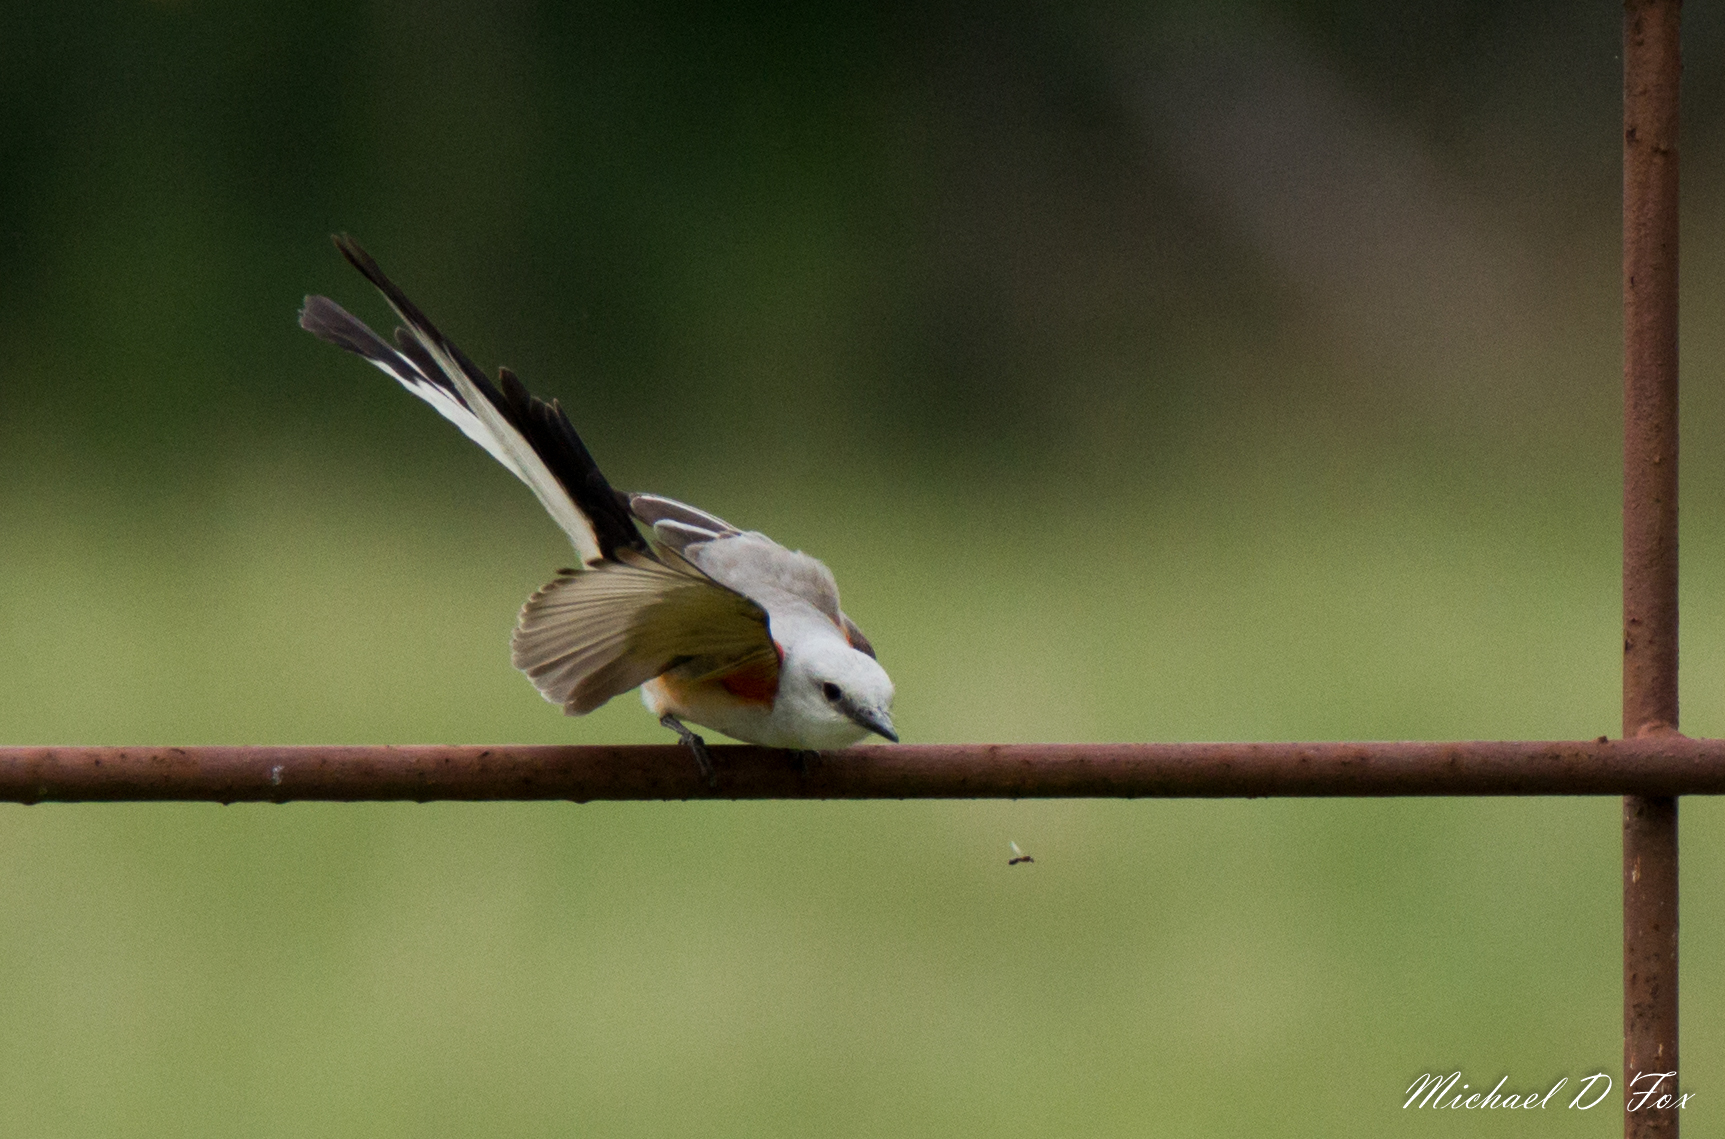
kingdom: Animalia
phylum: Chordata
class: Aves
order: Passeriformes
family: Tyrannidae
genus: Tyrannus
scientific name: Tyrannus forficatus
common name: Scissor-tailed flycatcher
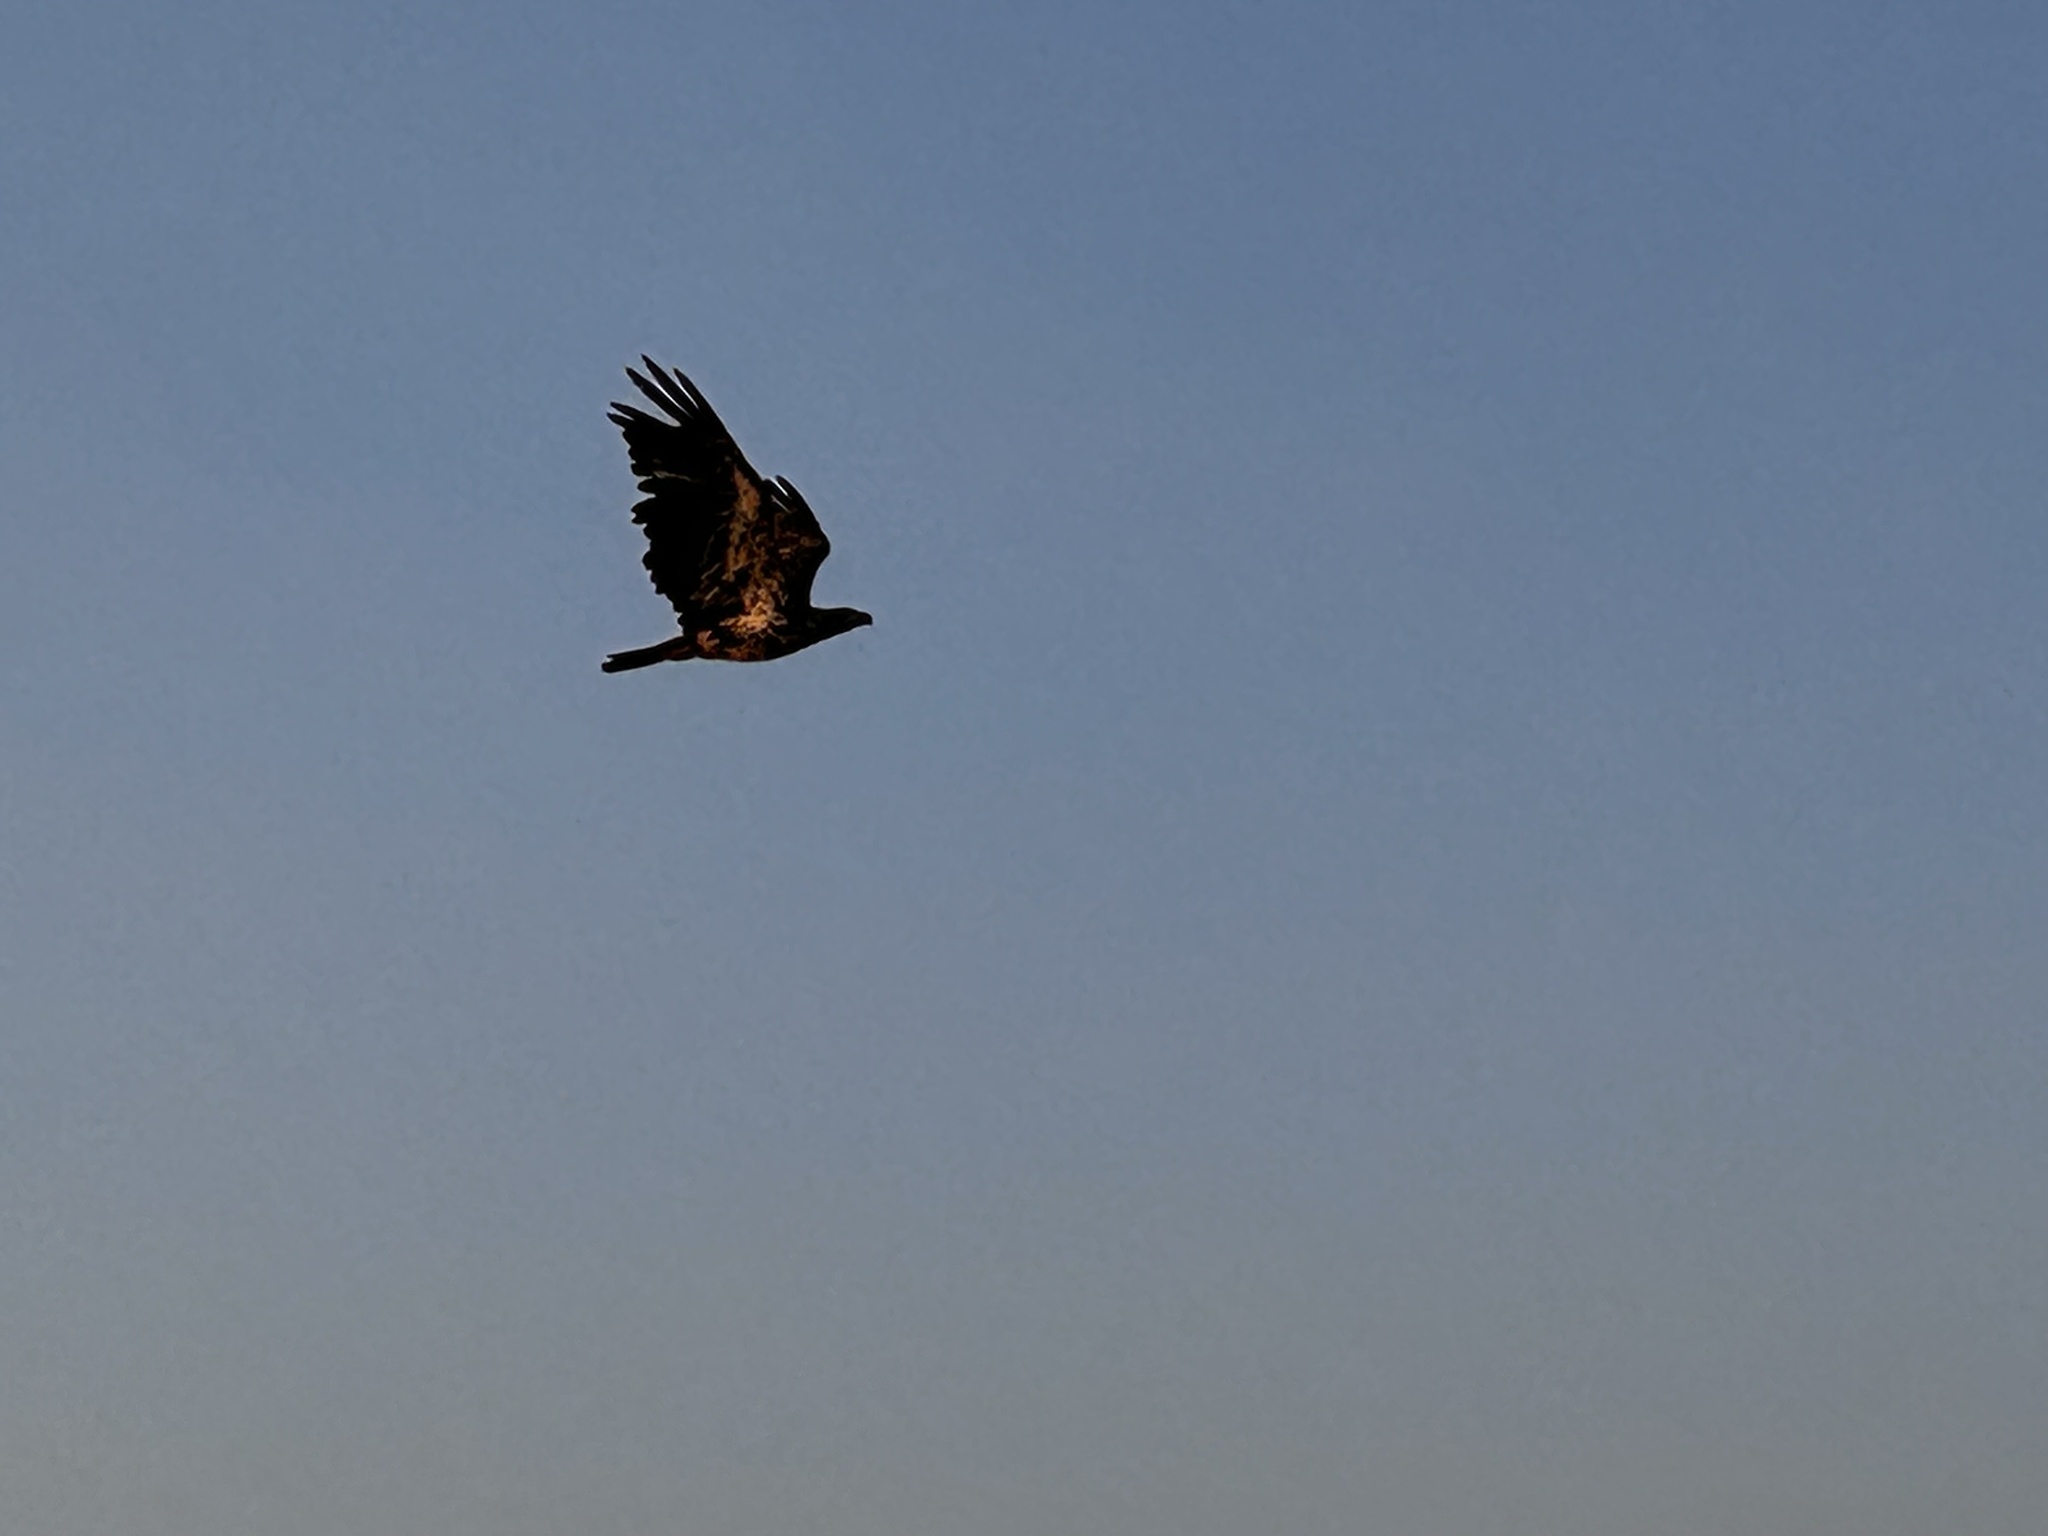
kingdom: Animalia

#####

Goal:
Repeat the text lines of every item above word for word, leaving the pictures out.

Answer to the exercise:
kingdom: Animalia
phylum: Chordata
class: Aves
order: Passeriformes
family: Tyrannidae
genus: Tyrannus
scientific name: Tyrannus forficatus
common name: Scissor-tailed flycatcher
kingdom: Animalia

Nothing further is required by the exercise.